▶ **OBJECTIF DE TRAVAIL**:
Pouvez-vous recopier à l'identique, dans l'entretien sur le Paris de 1905, le passage qui va de « Jean-Philippe Depotte : Sans » jusqu'à « droit de faire. » inclus ?

ActuSF :  Quelles références aviez-vous en tête pour recomposer ce Paris de 1905 ?
Jean-Philippe Depotte : Sans hésiter, le Paris d’Adèle Blanc-Sec (de Jacques Tardi) et celui de Moulin Rouge (de Baz Luhrmann). D’un côté, le Paris des médiums, des sociétés secrètes et des monstres sympathiques. De l’autre, le Paris romantique tel que le monde entier sauf nous le voit et le rêve. Moulin Rouge réussit à mêler la réalité de l’Histoire avec un rythme moderne, des effets spéciaux, des techniques de narration – sans parler de la musique – dignes des clips de MTV. C’est comme ça que j’ai imaginé Les démons de Paris. J’ai joué dans un grand bac à sable. J’ai pris ce qui m’intéressait, j’ai tordu ce qui me résistait, et je ne me suis jamais demandé ce que j’avais le droit de faire.

ActuSF :  J’imagine que l’écriture a demandé beaucoup de documentation. Comment avez travaillé ?

▶ **DONNÉES À ANALYSER**:
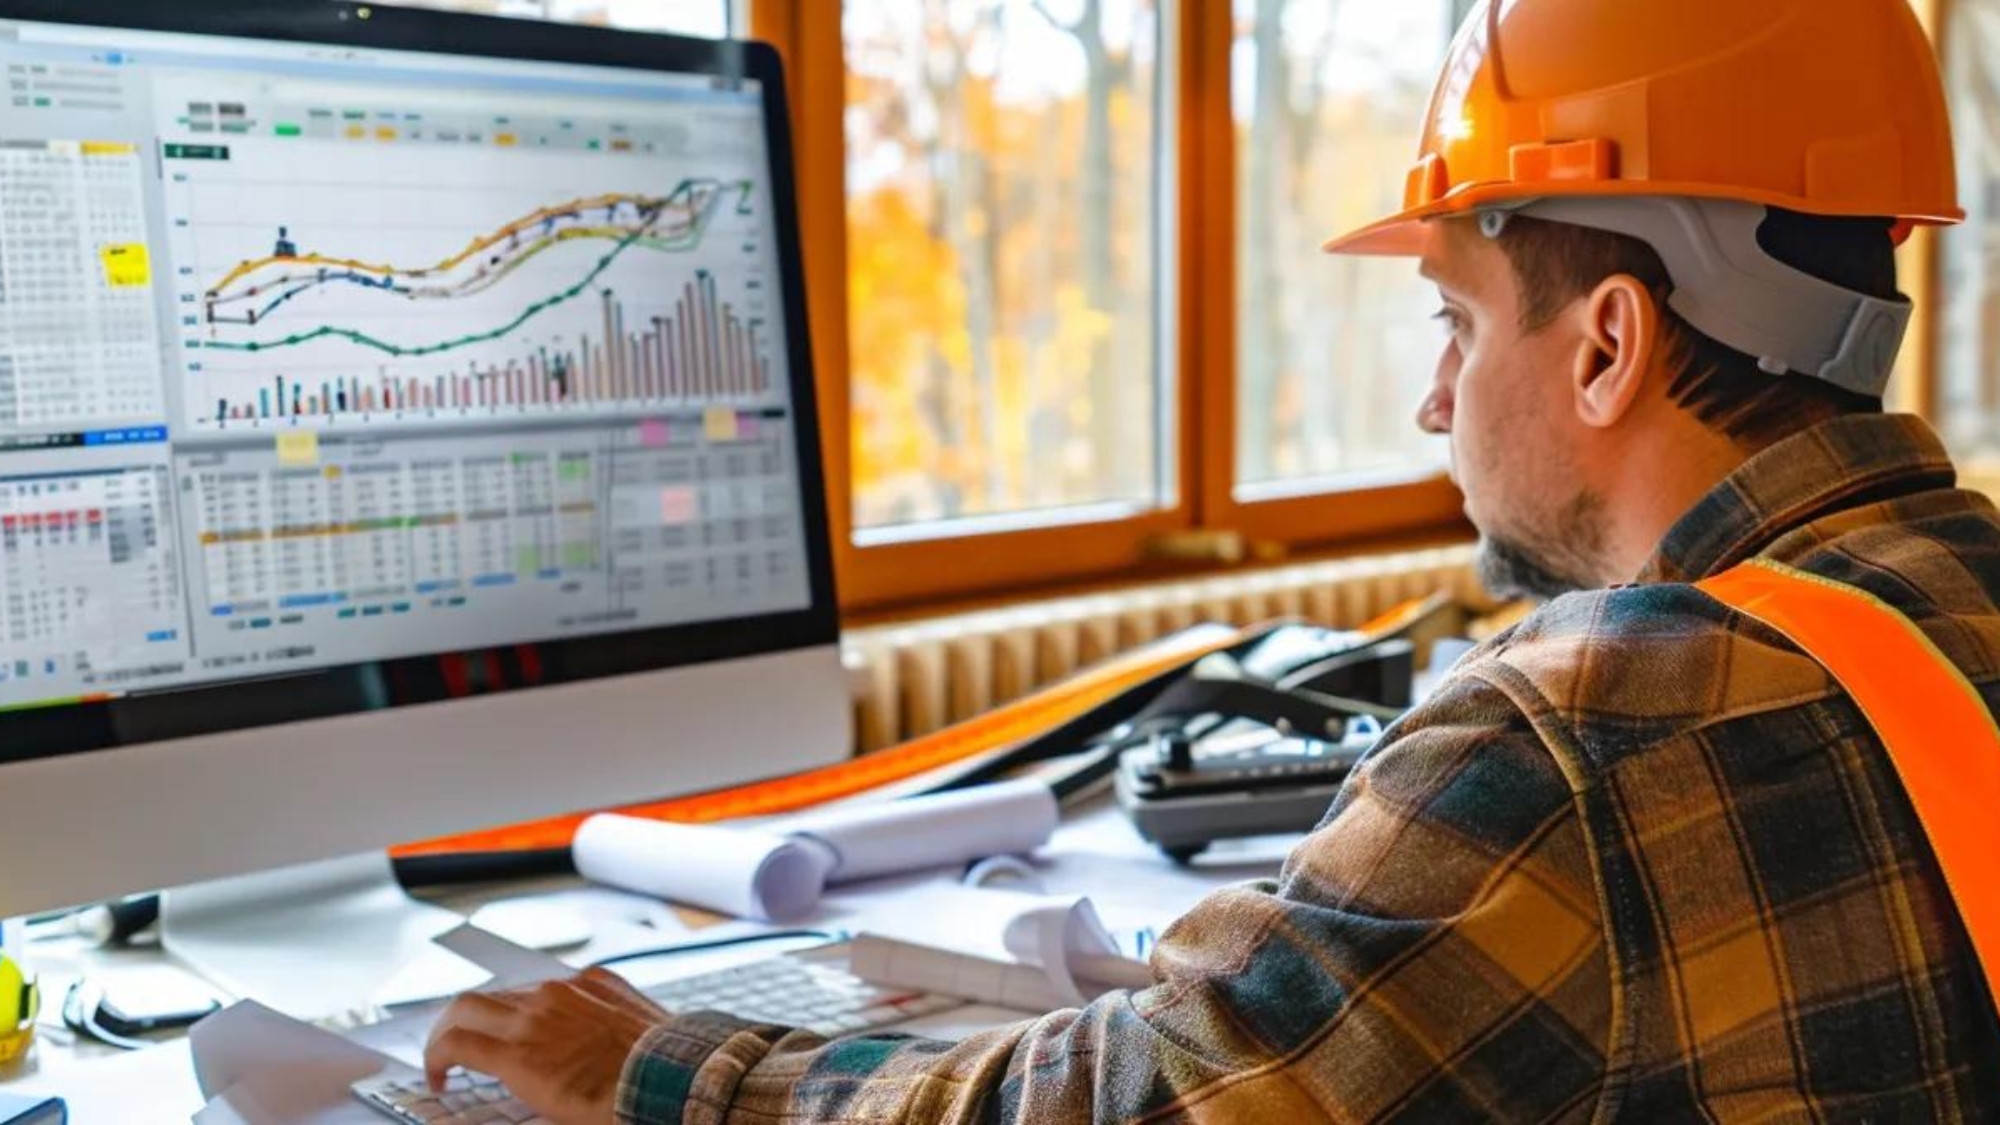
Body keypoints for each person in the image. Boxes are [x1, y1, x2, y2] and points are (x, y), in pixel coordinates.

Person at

---

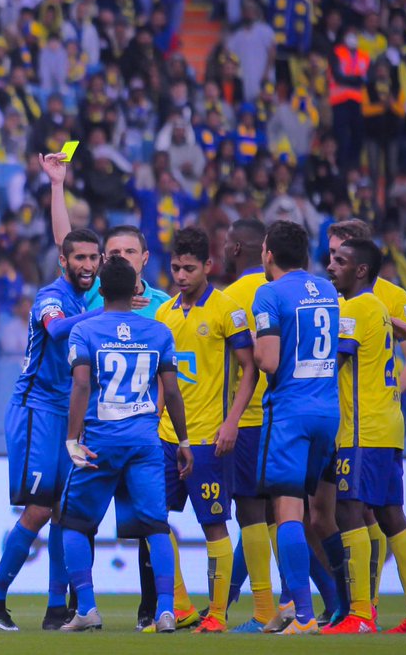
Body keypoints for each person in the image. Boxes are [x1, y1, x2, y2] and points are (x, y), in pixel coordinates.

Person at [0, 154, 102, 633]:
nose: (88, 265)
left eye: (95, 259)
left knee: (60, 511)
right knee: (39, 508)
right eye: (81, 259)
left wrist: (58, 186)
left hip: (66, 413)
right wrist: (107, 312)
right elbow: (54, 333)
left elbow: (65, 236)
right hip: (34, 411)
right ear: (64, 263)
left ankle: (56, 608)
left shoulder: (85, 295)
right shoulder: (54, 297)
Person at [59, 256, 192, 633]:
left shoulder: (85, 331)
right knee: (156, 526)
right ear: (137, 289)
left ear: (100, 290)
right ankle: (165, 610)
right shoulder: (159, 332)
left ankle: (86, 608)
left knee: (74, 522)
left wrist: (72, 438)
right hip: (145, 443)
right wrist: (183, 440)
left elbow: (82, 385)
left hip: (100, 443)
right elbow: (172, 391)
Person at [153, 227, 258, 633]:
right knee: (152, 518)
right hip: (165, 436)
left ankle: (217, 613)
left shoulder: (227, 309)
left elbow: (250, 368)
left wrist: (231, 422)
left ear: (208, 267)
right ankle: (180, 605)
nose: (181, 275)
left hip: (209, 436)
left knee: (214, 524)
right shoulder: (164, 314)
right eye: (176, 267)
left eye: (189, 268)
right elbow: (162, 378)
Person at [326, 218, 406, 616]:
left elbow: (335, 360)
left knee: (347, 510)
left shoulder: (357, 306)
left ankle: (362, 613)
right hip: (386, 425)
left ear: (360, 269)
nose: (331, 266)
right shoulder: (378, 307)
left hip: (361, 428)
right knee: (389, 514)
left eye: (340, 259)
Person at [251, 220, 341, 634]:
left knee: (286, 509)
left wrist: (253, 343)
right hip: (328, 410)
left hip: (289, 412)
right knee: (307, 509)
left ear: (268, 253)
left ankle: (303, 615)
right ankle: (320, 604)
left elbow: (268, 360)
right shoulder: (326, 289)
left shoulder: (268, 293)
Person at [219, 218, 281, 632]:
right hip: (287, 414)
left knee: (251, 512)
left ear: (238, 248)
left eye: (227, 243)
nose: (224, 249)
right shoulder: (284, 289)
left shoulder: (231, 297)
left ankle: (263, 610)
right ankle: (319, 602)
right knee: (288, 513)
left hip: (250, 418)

▶ **RÉSULTAT OBTENU**:
Jean-Philippe Depotte : Sans hésiter, le Paris d’Adèle Blanc-Sec (de Jacques Tardi) et celui de Moulin Rouge (de Baz Luhrmann). D’un côté, le Paris des médiums, des sociétés secrètes et des monstres sympathiques. De l’autre, le Paris romantique tel que le monde entier sauf nous le voit et le rêve. Moulin Rouge réussit à mêler la réalité de l’Histoire avec un rythme moderne, des effets spéciaux, des techniques de narration – sans parler de la musique – dignes des clips de MTV. C’est comme ça que j’ai imaginé Les démons de Paris. J’ai joué dans un grand bac à sable. J’ai pris ce qui m’intéressait, j’ai tordu ce qui me résistait, et je ne me suis jamais demandé ce que j’avais le droit de faire.